(Beginning of DATASET EXTRACT)

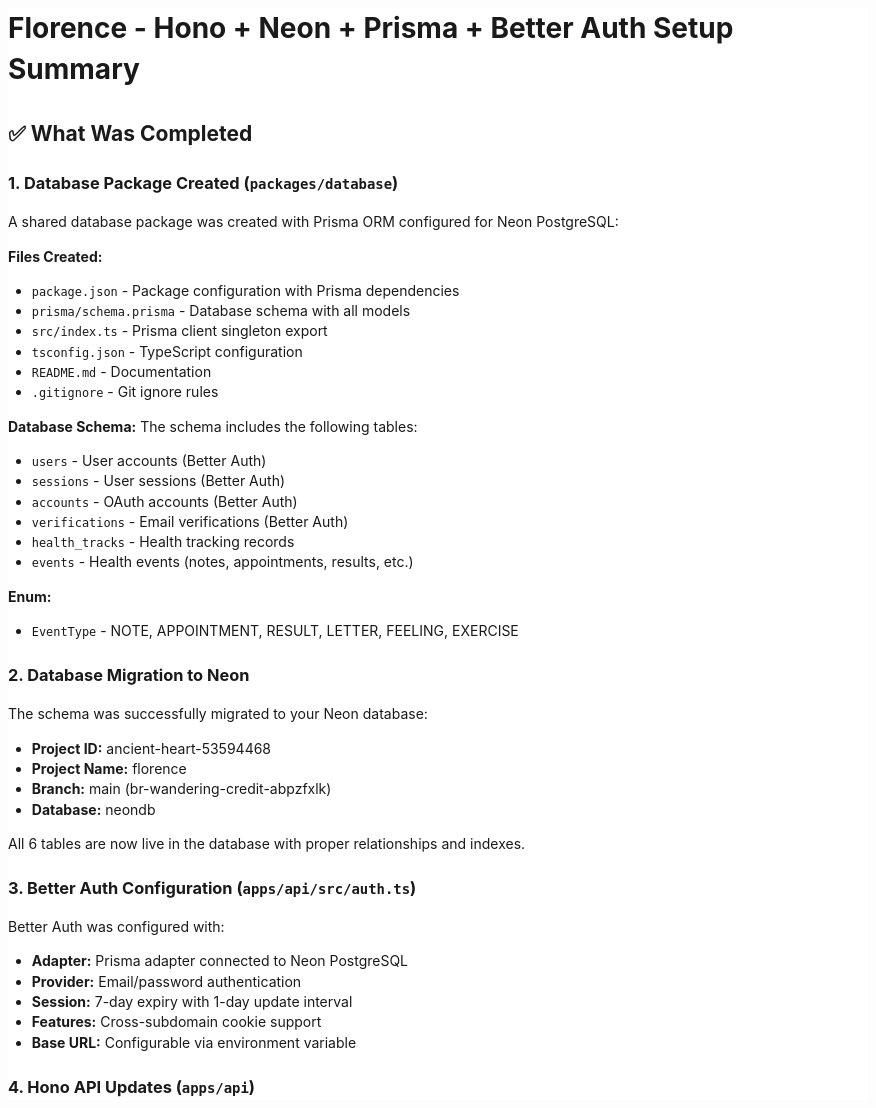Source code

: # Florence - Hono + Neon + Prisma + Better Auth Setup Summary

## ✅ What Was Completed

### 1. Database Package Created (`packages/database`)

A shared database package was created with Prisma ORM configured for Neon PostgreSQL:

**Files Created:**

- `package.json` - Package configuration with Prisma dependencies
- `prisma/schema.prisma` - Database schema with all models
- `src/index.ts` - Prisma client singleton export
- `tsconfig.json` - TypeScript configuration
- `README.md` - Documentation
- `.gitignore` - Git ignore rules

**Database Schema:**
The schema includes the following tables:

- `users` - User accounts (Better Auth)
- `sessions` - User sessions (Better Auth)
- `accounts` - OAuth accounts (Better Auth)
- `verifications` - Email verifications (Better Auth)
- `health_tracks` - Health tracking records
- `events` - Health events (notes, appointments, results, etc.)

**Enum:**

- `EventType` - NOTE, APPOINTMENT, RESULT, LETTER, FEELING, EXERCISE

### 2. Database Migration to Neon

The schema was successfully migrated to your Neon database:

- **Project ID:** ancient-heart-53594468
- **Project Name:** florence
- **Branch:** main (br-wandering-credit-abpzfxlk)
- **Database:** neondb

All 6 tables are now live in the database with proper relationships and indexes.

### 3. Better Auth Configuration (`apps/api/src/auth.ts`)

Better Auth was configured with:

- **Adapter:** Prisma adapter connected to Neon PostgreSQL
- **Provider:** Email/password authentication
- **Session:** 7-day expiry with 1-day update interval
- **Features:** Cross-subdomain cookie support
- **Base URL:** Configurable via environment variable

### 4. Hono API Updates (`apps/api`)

(End of DATASET EXTRACT)

Give only the number of lines in the data that hold the word "User".

2